Hi Paul,
Several alternatives can be provided in Registry, separated by commas. For each an attempt to execute it (spawnvp with OVERLAY flag set). The exception is the keyword MONOEMBED that will try to locate and dynamically load an installed Win32 mono.
I tried your patch with Win32 Mono-1.1.17.2 installed but the MONOEMBED option failed for me. I found out this is because mono-1.dll depends on a number of other dlls that can't be found in the search path.
Maybe you could add the Mono dir to the search path? Or instead hand the command line over to mono.exe?
Getting past that hurdle I get this Mono exception:
... System.ArgumentException: FontFamily wasn't found.
-Hans
Hans,
Please see answers inline.
On Mon, 9 Oct 2006, Hans Leidekker wrote:
Hi Paul,
Several alternatives can be provided in Registry, separated by commas. For each an attempt to execute it (spawnvp with OVERLAY flag set). The exception is the keyword MONOEMBED that will try to locate and dynamically load an installed Win32 mono.
I tried your patch with Win32 Mono-1.1.17.2 installed but the MONOEMBED option failed for me. I found out this is because mono-1.dll depends on a number of other dlls that can't be found in the search path.
I have Mono-1.1.17.1 and it loaded the DLL just fine.
Maybe you could add the Mono dir to the search path? Or instead hand the command line over to mono.exe?
I changed the patch to temporarily change the current directory to Mono's so that libraries can be loaded from there. Calling mono.exe is a bad idea but if you want to use it you can put the unix path in registry.
Getting past that hurdle I get this Mono exception:
... System.ArgumentException: FontFamily wasn't found.
Well, mono isn't running all .NET executables, mainly because of lack of libraries. The Win32 version is better in that it supports more than the native one.
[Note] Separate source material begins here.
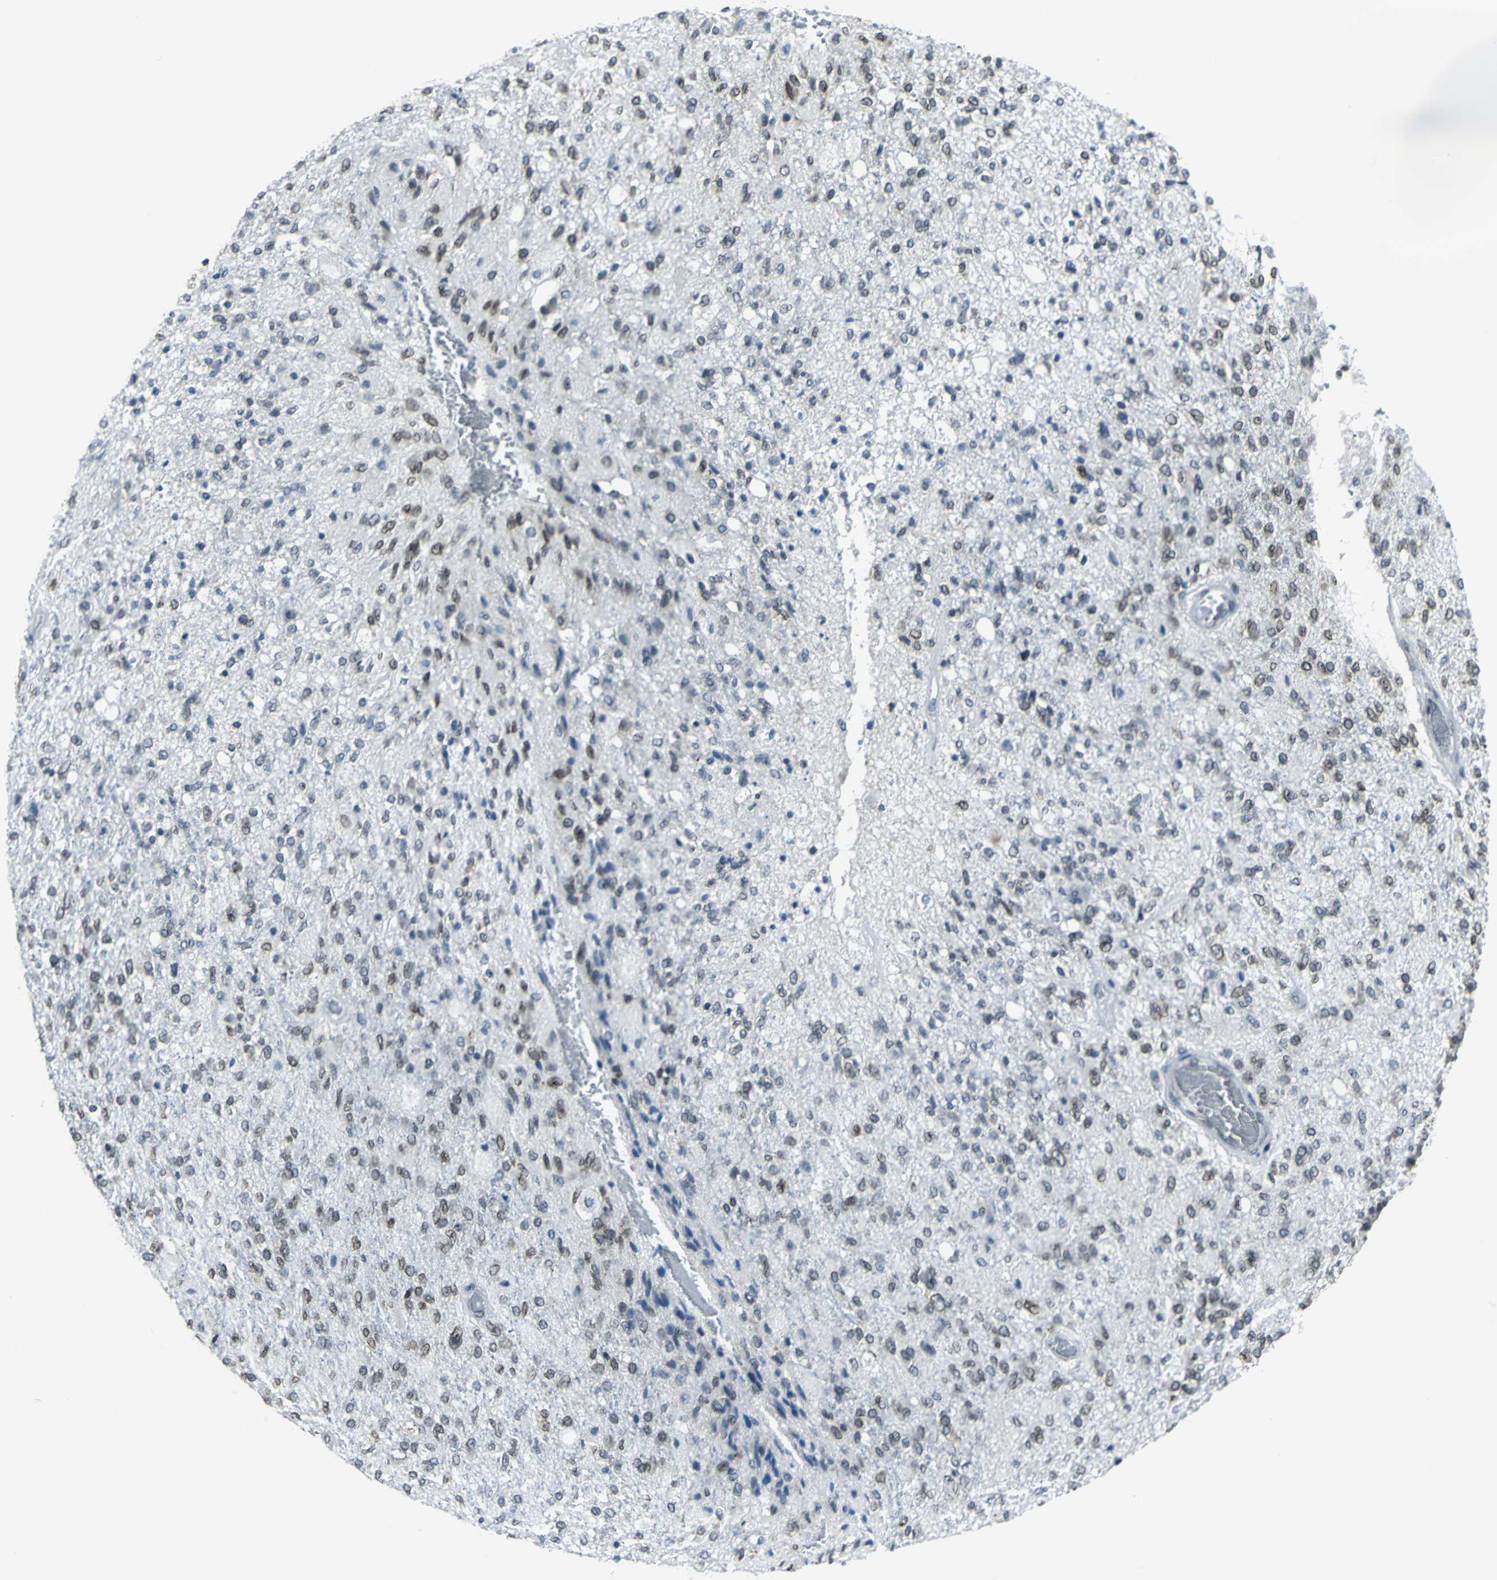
{"staining": {"intensity": "weak", "quantity": "25%-75%", "location": "cytoplasmic/membranous,nuclear"}, "tissue": "glioma", "cell_type": "Tumor cells", "image_type": "cancer", "snomed": [{"axis": "morphology", "description": "Normal tissue, NOS"}, {"axis": "morphology", "description": "Glioma, malignant, High grade"}, {"axis": "topography", "description": "Cerebral cortex"}], "caption": "Protein analysis of malignant glioma (high-grade) tissue demonstrates weak cytoplasmic/membranous and nuclear positivity in approximately 25%-75% of tumor cells. (brown staining indicates protein expression, while blue staining denotes nuclei).", "gene": "SNUPN", "patient": {"sex": "male", "age": 77}}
Does the same application run with mono.exe or with native mono? That would make it a bug in wine.
-Hans
Paul
On Monday 09 October 2006 17:50, Paul Chitescu wrote:
I changed the patch to temporarily change the current directory to Mono's so that libraries can be loaded from there. Calling mono.exe is a bad idea but if you want to use it you can put the unix path in registry.
Why? Is calling mono.exe worse than calling native mono? At least it's a stable interface. I see you are now checking mono.dll, mono-1.dll and mono-2.dll. What if Mono releases mono-2007.dll? Are the APIs you use declared stable by the Mono project?
Does the same application run with mono.exe or with native mono? That
It produces the same error with mono.exe and a different one with native.